I got into it with another member when he basically called me a liar when I said my bills were settled with the insurance company for around 12-15%.  I was told there was NO WAY insurance got away with paying that little.  So I redacted some statements from the insurance company and posted them here.  I had no reason to make it up, but had to prove my statements that hospitals over-inflate the billing, insurance limits what it will pay.  It’s a game, and I am sure you know more about it than I.  But if I didn’t know any better, and didn’t have insurance, I would still be paying down a $50K ER bill that the insurance company negotiated down to a bit over $5K. 

 

That’s the sort of thing I am referring to when I talk about limiting upper costs on health care.  I get it that an MRI is an expensive thing.  But 3 sutures in a cut should NOT cost $500 or more.  Ridiculous.

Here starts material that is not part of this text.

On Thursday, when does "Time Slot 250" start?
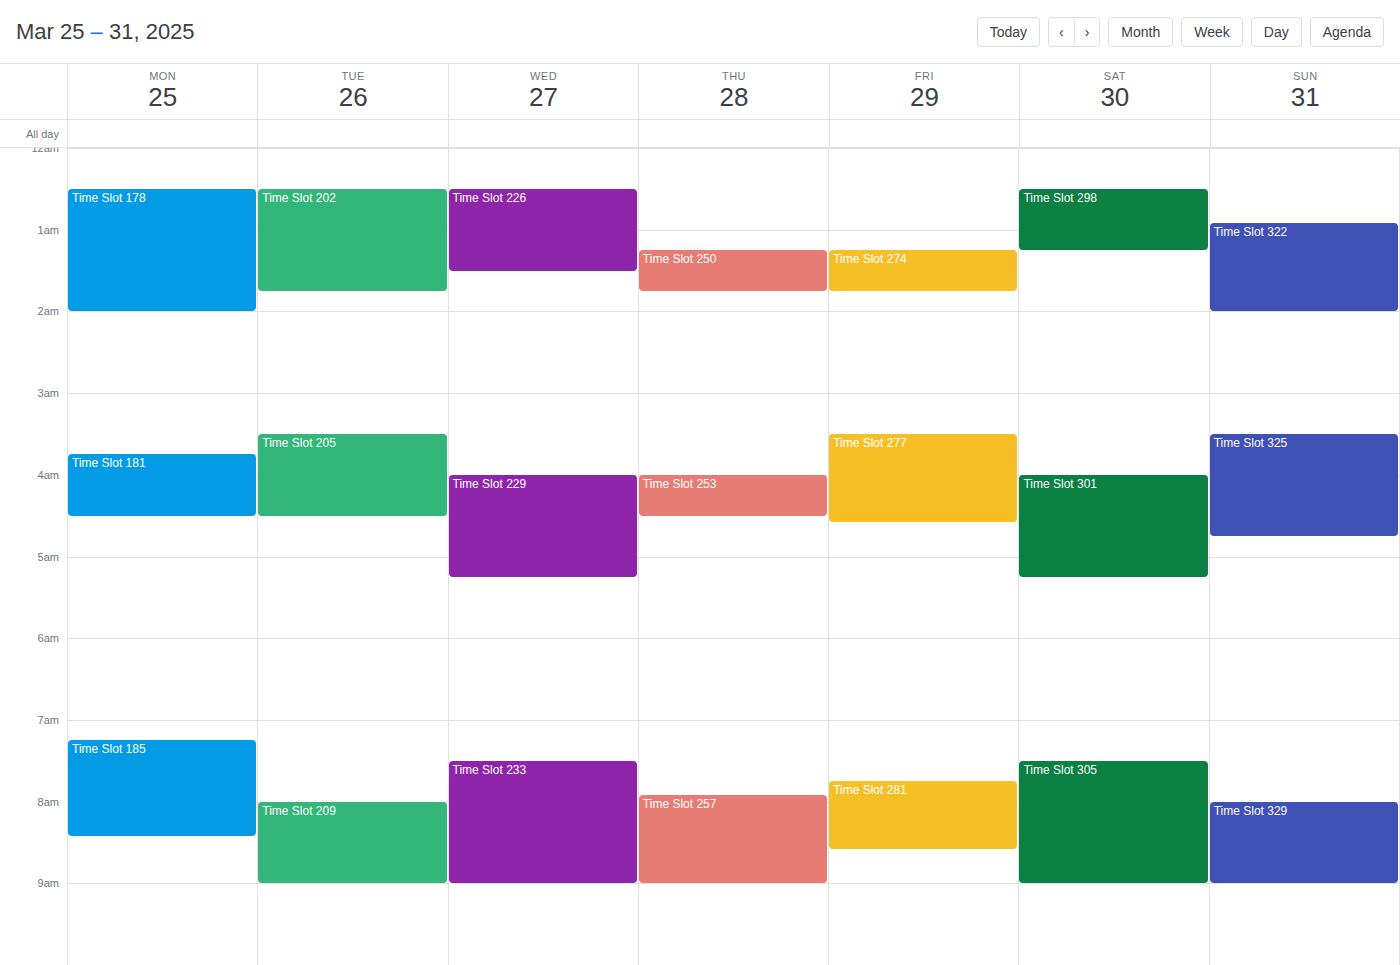
01:15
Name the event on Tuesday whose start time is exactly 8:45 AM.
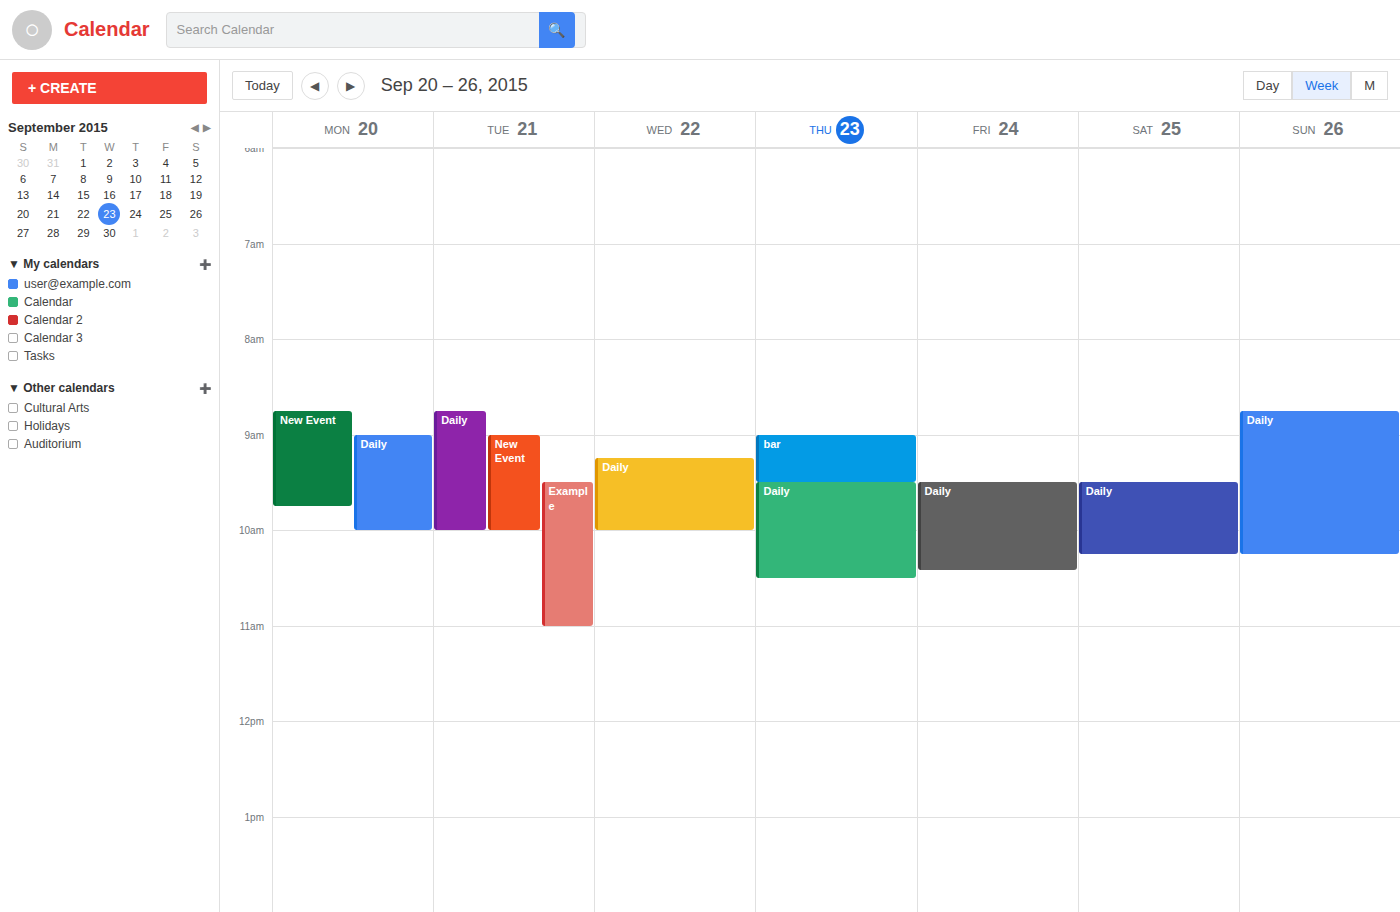
"Daily"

I think I remember that discussion actually.

 

Cost-to-charge ratios tend to be around the 10-1 mark in a lot of situations. So charging $25 and then receiving $2.5 isn't that off the mark. If a person doesn't have insurance, they can often get a large reduction as well, though typically not to the same degree. If you call up the hospital's billing department when paying out of pocket you can negotiate down because they honestly don't expect anyone to pay what they are charging.

 

When we are talking about "costs" there are really three numbers:

 

1) Actual cost - What is actually costs for the hospital to provide that service. This is by far the most difficult one to calculate for most things

2) Charge - What the hospital charges to provide the service

3) Reimbursement - What the hospital will receive

 

Most hospital systems aren't running around with billions of dollars in profits. Their charges end up being high mostly due to such a wide range of payers. Ratios are different throughout the country, and hospital to hospital, because their payer mix is different but they are trying to receive the same net outcome (Being reimbursed enough to cover the costs).

 

I would love to talk more in terms of actual healthcare costs, but as someone who makes this topic the sole focus on my non-clinical work, even I find it difficult. Even something as simple as acetaminophen isn't straight forward. If you wanted to consider what it "costs" to give you those pills you would have to think about:

 

1. Purchasing the acetaminophen

2. Storage of acetaminophen

3. Distribution of the acetaminophen when it was ordered

4. Administration of the acetaminophen

5. Decision to administer the acetaminophen

 

So there is a doctor and a nurse involved. For something like acetaminophen fortunately it is likely stored in "Omnicell" type device (where the nurse can obtain it without getting it from pharmacy). Those have limited space, and the devices themselves are quite expensive so you have to factor that in (but obviously they store a lot more than just acetaminophen). THe hospital buys in bulk of course, but they also have to make sure they aren't overbuying and ending up with expired medications. They have to maintain a proper "par" level (I forget what it stands for) based on the usage for each department and hospital wide.

 

I'm on a committee that reviews our supply chain and I can tell you - something as menial as gloves costs our department $15,000 to $20,000 per month. Not sure what we charge, or what we are reimbursed.